━━ Testo fornito

La posizione del Consorzio, quindi, ad avviso della Sez. IV, non poteva ritenersi di mera esecuzione di un provvedimento reso aliunde, ma quella di ente che ha preso parte attiva e determinante alle operazioni di occupazione dell'area.

(2) Cass. Sez. Unite 22 luglio 1999, n. 500, in www.giustamm.it, n. 7/1999; T.A.R. Abruzzo-Pescara, 23 settembre 1999, n. 750; per ulteriori riferimenti v. la pagina di approfondimento.

 

 

FATTO

Con ricorso notificato in data 22 maggio 1999, proposto dinanzi al Tribunale amministrativo regionale della Calabria, sede di Catanzaro, Capria Francesco e Capocasale Maria Teresa hanno chiesto la condanna del Consorzio per il nucleo di sviluppo industriale di Vibo Valentia e dell'Amministrazione Provinciale della stessa città al risarcimento dei danni patiti a seguito di occupazione d'urgenza di terreni di loro proprietà autorizzata con decreto n. 51 del 17 giugno 1998 del Dirigente dell'Ufficio tecnico della Provincia, notificato in data 22 luglio 1998 dal Commissario Straordinario del Consorzio industriale.

Gli stessi avevano già impugnato e ottenuto l'annullamento del provvedimento di occupazione d'urgenza con sentenza n. 192 del 17 febbraio 1999 dello stesso Tribunale.

Si è costituito nel giudizio il Consorzio intimato che ha eccepito l'inammissibilità del ricorso per difetto di legittimazione passiva di esso Consorzio, nullità della domanda, difetto di legittimazione attiva dei ricorrenti, oltre che infondatezza nel merito. Si è costituita anche l'Amministrazione Provinciale, che ha eccepito l'inammissibilità del ricorso e la sua infondatezza.

━━━━

- _Compito assegnato_
Stampa il passo del testo fornito compreso tra "Gli stessi avevano" e "la sua infondatezza.", estremi inclusi. Le voci costituiscono materiale distinto dal testo fornito.

━━ Voci fornite

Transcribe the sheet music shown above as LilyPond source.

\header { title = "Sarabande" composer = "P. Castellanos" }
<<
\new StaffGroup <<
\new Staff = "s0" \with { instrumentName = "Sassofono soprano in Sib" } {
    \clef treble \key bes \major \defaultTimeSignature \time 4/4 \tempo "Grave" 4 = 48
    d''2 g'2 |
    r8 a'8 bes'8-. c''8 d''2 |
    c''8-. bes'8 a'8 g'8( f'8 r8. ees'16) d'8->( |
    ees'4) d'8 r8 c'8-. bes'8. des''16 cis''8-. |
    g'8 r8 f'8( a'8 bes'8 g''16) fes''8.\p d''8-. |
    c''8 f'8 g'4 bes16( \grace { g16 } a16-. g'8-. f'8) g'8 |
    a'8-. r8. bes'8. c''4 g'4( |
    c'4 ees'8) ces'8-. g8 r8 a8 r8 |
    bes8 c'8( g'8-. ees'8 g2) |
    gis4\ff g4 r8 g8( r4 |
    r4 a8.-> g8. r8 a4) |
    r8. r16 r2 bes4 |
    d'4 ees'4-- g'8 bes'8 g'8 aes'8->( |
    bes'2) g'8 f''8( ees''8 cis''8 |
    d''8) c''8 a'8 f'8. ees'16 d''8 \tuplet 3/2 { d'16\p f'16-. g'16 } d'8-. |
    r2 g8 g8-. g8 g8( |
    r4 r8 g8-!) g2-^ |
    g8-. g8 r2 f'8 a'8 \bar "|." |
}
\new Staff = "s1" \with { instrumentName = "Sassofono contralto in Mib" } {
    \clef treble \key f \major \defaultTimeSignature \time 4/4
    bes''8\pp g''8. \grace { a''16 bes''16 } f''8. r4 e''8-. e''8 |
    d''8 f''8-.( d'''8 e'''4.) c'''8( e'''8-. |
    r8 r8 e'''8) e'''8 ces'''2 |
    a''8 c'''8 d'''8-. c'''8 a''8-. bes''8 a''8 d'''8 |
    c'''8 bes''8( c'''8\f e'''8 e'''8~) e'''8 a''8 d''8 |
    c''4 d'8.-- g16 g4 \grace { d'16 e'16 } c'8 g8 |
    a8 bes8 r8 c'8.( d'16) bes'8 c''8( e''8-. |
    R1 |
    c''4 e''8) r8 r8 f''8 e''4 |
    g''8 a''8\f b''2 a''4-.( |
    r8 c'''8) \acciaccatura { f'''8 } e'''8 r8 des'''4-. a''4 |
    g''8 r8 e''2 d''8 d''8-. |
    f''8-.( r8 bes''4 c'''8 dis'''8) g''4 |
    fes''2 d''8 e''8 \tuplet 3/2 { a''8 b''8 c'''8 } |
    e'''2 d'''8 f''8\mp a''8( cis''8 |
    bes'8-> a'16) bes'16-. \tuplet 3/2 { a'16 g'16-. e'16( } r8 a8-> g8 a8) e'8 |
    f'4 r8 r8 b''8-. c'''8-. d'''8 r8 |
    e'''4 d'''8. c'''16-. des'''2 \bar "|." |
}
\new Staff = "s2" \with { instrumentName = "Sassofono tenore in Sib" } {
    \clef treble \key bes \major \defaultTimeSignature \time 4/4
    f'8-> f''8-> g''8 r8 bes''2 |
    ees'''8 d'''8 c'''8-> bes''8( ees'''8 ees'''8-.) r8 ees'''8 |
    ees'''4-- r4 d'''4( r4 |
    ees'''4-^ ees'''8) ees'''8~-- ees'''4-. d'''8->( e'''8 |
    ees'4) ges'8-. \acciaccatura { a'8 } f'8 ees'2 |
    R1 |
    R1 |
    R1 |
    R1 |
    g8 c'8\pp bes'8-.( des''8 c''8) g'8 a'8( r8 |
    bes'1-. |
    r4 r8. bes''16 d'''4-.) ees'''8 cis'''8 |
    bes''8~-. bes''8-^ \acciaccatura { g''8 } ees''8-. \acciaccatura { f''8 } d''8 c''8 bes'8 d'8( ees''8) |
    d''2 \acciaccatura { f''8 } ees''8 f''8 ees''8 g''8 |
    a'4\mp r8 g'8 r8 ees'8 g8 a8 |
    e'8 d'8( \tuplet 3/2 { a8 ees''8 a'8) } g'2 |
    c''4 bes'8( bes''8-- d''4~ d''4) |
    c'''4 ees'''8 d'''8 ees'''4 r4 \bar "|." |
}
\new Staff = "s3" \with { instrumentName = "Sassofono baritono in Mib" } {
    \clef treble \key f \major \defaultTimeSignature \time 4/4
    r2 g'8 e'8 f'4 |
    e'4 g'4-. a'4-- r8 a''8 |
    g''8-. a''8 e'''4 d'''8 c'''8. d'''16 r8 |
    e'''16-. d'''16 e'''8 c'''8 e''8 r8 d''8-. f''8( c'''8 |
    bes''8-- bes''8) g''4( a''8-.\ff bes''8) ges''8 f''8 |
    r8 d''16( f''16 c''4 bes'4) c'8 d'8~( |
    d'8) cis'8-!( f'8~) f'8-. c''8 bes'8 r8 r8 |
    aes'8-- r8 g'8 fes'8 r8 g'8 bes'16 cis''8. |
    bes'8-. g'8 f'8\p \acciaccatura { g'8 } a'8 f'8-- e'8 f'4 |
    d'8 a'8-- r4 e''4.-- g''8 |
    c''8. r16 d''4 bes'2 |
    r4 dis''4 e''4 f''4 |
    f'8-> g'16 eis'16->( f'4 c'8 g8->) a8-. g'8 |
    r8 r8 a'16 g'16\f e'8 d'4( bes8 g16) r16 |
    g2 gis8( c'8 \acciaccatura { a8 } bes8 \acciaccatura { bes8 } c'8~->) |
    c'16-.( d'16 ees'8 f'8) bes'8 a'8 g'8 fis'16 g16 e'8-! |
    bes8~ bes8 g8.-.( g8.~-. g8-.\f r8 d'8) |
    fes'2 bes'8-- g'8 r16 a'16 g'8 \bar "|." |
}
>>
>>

━━━━

- _Risposta scritta_
Gli stessi avevano già impugnato e ottenuto l'annullamento del provvedimento di occupazione d'urgenza con sentenza n. 192 del 17 febbraio 1999 dello stesso Tribunale.

Si è costituito nel giudizio il Consorzio intimato che ha eccepito l'inammissibilità del ricorso per difetto di legittimazione passiva di esso Consorzio, nullità della domanda, difetto di legittimazione attiva dei ricorrenti, oltre che infondatezza nel merito. Si è costituita anche l'Amministrazione Provinciale, che ha eccepito l'inammissibilità del ricorso e la sua infondatezza.